**TASK OBJECTIVE**.
Repeat the stretch of entries below from the line with "index pip: (469, 324)" through the line with "pinky mcp: (781, 354)". Include both ends and add nothing.

**DATA UNDER STUDY**.
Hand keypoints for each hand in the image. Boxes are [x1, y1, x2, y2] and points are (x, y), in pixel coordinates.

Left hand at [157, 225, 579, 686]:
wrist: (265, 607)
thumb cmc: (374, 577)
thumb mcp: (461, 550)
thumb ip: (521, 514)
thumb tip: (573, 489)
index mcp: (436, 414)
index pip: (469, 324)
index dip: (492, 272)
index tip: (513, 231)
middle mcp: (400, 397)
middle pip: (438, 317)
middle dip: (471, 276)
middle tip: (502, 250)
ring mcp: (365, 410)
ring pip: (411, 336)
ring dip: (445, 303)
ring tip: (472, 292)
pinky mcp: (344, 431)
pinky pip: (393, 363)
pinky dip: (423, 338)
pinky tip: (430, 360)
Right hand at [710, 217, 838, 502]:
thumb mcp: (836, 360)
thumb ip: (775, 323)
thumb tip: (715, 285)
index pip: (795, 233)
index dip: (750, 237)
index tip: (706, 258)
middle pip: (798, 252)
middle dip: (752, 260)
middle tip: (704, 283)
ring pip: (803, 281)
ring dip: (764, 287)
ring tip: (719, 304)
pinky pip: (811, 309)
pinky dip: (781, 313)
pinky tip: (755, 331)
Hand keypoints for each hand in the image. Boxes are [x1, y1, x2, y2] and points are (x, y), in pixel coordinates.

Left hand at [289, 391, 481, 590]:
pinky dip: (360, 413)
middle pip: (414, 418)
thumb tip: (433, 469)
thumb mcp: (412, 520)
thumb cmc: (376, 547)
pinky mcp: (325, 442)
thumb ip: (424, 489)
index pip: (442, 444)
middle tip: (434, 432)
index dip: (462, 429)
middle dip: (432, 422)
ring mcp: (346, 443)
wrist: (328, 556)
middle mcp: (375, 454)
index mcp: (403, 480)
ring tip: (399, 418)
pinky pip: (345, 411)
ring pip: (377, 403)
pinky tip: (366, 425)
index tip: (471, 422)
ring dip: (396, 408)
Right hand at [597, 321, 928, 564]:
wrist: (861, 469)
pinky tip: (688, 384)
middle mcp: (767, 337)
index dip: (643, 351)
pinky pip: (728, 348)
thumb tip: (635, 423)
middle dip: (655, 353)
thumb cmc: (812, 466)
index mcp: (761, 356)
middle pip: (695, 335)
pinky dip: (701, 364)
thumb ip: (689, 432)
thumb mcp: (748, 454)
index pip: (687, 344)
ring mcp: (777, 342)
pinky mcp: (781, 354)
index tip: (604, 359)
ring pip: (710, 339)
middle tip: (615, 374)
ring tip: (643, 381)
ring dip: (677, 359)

**EXERCISE OUTPUT**.
index pip: (469, 324)
index dip: (492, 272)
index tip: (513, 231)
middle mcp: (400, 397)
middle pip: (438, 317)
middle dip: (471, 276)
middle tip: (502, 250)
ring mcp: (365, 410)
ring pip: (411, 336)
ring dip: (445, 303)
ring tip: (472, 292)
pinky mcp: (344, 431)
pinky pip: (393, 363)
pinky dip: (423, 338)
pinky tip: (430, 360)
Right hand at [710, 217, 838, 502]:
thumb mcp: (836, 360)
thumb ip: (775, 323)
thumb tip: (715, 285)
index pip: (795, 233)
index dip: (750, 237)
index tip: (706, 258)
middle pip: (798, 252)
middle dip: (752, 260)
middle tip: (704, 283)
ring pip: (803, 281)
ring dip: (764, 287)
ring tip: (719, 304)
pinky pip: (811, 309)
pinky dip: (781, 313)
pinky tip: (755, 331)
Hand keypoints for each hand in the image. Boxes are [x1, y1, x2, y2] and points are (x, y), in pixel coordinates.

Left hand at [289, 391, 481, 590]:
pinky dip: (360, 413)
middle pip: (414, 418)
thumb tip: (433, 469)
thumb mcp: (412, 520)
thumb cmc: (376, 547)
pinky mcp: (325, 442)
thumb ip: (424, 489)
index pip: (442, 444)
middle tip: (434, 432)
index dip: (462, 429)
middle dip: (432, 422)
ring mcp: (346, 443)
wrist: (328, 556)
middle mcp: (375, 454)
index mcp: (403, 480)
ring tip: (399, 418)
pinky pip: (345, 411)
ring pip: (377, 403)
pinky tip: (366, 425)
index tip: (471, 422)
ring dip: (396, 408)
Right hand at [597, 321, 928, 564]:
wrist: (861, 469)
pinky tip: (688, 384)
middle mcp: (767, 337)
index dip: (643, 351)
pinky pip: (728, 348)
thumb tip: (635, 423)
middle dip: (655, 353)
thumb cmc: (812, 466)
index mcp: (761, 356)
middle pip: (695, 335)
pinky dip: (701, 364)
thumb ip: (689, 432)
thumb mcp: (748, 454)
index pip: (687, 344)
ring mcp: (777, 342)
pinky mcp: (781, 354)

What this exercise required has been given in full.